• [Task statement]: Write out the data below exactly, from its first line to the line containing "224 152 12.02", that line included.

[Extracted data entries]
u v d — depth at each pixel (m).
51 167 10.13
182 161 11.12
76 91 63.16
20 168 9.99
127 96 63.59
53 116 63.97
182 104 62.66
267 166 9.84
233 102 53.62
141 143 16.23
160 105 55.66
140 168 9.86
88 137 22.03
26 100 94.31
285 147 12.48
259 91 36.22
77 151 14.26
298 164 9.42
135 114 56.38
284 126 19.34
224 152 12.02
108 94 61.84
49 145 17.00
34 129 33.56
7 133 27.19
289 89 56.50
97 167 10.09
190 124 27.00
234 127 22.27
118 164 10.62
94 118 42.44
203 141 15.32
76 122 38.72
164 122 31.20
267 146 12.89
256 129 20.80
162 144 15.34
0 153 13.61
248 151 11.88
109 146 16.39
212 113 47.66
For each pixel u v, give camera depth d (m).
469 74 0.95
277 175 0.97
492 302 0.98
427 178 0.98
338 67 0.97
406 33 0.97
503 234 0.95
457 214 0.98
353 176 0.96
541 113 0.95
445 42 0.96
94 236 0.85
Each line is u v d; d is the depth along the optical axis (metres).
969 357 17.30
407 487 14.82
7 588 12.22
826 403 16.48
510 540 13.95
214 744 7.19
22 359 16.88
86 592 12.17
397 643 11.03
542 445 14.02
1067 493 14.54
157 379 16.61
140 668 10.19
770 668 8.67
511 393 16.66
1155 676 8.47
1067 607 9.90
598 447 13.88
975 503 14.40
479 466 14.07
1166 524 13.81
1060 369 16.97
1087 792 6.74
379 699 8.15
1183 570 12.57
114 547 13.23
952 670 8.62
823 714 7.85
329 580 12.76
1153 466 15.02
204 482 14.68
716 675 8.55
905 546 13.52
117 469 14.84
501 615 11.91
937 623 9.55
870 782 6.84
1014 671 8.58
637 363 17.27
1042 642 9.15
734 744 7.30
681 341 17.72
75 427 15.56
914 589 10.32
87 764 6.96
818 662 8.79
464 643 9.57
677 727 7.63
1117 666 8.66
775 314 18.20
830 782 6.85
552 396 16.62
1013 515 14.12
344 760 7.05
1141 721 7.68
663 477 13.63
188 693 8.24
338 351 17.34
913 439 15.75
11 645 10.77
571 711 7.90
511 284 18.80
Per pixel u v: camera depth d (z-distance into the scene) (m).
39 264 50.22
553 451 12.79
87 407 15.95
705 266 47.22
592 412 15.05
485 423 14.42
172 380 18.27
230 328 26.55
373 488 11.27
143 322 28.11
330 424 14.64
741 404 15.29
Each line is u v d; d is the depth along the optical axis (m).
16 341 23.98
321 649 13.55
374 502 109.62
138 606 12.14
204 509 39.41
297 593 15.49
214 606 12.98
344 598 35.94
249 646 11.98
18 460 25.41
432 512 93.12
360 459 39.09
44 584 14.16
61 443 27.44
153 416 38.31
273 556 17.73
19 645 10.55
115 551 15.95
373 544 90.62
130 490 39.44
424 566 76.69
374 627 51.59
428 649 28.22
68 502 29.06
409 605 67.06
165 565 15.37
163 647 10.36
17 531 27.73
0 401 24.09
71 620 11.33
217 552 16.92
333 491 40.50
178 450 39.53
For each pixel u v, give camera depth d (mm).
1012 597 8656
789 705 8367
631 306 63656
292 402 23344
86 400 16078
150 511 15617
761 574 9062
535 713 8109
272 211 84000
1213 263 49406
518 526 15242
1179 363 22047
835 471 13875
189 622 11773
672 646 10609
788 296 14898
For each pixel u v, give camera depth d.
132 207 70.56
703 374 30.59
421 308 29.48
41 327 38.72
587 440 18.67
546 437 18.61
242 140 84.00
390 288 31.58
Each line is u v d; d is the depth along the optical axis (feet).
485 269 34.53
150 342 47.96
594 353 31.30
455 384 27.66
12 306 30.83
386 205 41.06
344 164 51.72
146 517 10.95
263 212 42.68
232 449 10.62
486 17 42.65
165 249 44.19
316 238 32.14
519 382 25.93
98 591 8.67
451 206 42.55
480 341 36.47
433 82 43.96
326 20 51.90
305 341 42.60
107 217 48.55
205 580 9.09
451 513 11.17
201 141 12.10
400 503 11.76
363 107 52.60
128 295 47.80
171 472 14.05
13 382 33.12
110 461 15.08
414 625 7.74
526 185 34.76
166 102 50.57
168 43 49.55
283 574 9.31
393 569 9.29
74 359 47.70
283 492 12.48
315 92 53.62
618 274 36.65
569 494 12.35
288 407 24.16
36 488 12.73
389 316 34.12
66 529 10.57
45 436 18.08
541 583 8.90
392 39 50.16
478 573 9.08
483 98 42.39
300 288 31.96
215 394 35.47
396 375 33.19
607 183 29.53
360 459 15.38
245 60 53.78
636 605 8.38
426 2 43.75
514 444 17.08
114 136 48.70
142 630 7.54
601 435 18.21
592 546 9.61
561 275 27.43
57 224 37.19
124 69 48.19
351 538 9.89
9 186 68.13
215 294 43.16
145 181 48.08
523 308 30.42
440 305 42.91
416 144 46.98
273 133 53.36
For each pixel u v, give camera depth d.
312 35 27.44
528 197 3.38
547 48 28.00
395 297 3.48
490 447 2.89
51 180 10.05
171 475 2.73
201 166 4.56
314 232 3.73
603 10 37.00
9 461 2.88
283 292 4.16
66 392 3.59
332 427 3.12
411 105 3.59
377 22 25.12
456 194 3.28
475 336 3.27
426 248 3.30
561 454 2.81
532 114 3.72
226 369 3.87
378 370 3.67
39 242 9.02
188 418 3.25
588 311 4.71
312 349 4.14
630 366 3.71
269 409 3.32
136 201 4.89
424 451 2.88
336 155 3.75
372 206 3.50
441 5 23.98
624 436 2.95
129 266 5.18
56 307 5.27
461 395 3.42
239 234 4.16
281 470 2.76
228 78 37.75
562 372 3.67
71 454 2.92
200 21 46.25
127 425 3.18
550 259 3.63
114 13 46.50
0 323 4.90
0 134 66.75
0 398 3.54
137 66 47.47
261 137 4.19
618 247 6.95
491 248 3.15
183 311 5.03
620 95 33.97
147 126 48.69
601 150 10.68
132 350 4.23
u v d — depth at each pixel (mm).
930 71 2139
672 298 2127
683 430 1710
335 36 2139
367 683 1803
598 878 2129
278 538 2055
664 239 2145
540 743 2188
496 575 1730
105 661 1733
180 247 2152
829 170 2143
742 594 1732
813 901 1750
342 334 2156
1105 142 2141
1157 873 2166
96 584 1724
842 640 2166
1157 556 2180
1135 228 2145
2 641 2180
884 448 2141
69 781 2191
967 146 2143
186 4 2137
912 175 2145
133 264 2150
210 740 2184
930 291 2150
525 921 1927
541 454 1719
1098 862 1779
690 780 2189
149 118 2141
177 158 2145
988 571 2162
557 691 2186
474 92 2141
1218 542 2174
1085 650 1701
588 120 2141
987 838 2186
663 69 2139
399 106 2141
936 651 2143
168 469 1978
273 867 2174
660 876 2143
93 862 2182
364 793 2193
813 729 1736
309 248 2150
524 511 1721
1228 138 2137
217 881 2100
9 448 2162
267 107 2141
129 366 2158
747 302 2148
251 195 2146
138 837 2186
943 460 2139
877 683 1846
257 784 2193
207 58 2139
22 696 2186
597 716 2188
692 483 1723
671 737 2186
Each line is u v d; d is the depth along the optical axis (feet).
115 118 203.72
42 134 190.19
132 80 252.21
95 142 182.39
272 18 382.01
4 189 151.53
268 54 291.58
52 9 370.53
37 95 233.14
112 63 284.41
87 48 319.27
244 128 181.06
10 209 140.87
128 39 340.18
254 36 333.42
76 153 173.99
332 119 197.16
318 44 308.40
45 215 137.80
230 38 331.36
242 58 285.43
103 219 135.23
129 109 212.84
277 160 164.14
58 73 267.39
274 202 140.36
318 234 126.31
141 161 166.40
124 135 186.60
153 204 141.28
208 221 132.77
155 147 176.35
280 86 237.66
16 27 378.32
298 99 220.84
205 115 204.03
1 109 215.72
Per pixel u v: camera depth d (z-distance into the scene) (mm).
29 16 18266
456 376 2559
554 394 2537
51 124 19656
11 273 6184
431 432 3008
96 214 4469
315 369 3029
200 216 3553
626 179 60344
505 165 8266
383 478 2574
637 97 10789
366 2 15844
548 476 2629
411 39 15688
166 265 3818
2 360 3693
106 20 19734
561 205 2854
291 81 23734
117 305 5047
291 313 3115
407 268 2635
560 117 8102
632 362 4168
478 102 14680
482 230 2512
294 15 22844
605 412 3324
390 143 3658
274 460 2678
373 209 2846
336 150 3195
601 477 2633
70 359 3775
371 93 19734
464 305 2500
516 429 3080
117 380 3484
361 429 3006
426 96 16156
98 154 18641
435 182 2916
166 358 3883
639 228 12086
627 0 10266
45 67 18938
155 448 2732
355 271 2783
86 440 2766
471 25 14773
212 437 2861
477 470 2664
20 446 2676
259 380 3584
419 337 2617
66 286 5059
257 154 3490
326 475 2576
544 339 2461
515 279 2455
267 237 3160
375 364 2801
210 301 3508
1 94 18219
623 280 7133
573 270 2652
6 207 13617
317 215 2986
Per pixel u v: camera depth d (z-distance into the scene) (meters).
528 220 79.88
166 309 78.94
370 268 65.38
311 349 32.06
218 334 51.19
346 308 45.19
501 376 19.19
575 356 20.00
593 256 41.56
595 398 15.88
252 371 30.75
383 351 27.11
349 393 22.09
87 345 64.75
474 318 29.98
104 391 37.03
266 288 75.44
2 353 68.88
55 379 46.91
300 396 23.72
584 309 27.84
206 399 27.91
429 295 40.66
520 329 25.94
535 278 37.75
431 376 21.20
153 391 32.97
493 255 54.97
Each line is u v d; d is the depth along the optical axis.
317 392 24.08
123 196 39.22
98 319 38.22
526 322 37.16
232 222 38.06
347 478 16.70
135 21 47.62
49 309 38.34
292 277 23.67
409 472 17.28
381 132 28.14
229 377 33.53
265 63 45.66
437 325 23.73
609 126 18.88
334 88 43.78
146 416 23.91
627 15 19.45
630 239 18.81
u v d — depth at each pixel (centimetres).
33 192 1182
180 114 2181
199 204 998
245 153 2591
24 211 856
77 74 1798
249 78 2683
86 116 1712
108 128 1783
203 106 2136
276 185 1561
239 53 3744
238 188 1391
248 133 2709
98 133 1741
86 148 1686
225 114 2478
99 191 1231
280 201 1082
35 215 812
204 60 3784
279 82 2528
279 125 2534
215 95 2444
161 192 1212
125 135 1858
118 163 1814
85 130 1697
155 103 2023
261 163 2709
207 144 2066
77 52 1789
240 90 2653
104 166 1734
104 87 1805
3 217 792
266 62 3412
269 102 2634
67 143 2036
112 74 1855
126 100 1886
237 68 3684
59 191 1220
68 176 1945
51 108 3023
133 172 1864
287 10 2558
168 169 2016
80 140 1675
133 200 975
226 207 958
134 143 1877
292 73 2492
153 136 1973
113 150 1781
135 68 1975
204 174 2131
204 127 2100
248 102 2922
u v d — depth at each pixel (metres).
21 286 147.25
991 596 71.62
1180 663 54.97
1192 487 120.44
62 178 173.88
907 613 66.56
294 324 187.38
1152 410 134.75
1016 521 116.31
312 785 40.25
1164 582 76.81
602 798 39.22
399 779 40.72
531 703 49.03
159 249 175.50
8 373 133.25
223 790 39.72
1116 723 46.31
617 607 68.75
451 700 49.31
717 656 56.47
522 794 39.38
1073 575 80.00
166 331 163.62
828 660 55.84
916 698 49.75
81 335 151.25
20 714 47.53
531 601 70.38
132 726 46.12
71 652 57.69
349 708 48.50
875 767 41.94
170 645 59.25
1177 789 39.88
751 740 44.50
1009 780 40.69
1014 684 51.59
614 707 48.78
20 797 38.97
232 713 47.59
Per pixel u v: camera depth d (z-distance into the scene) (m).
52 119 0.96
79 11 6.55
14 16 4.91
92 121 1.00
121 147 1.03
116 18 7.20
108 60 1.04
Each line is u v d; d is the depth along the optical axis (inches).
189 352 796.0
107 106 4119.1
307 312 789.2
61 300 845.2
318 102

• [Reply]:
u v d — depth at each pixel (m).
51 167 10.13
182 161 11.12
76 91 63.16
20 168 9.99
127 96 63.59
53 116 63.97
182 104 62.66
267 166 9.84
233 102 53.62
141 143 16.23
160 105 55.66
140 168 9.86
88 137 22.03
26 100 94.31
285 147 12.48
259 91 36.22
77 151 14.26
298 164 9.42
135 114 56.38
284 126 19.34
224 152 12.02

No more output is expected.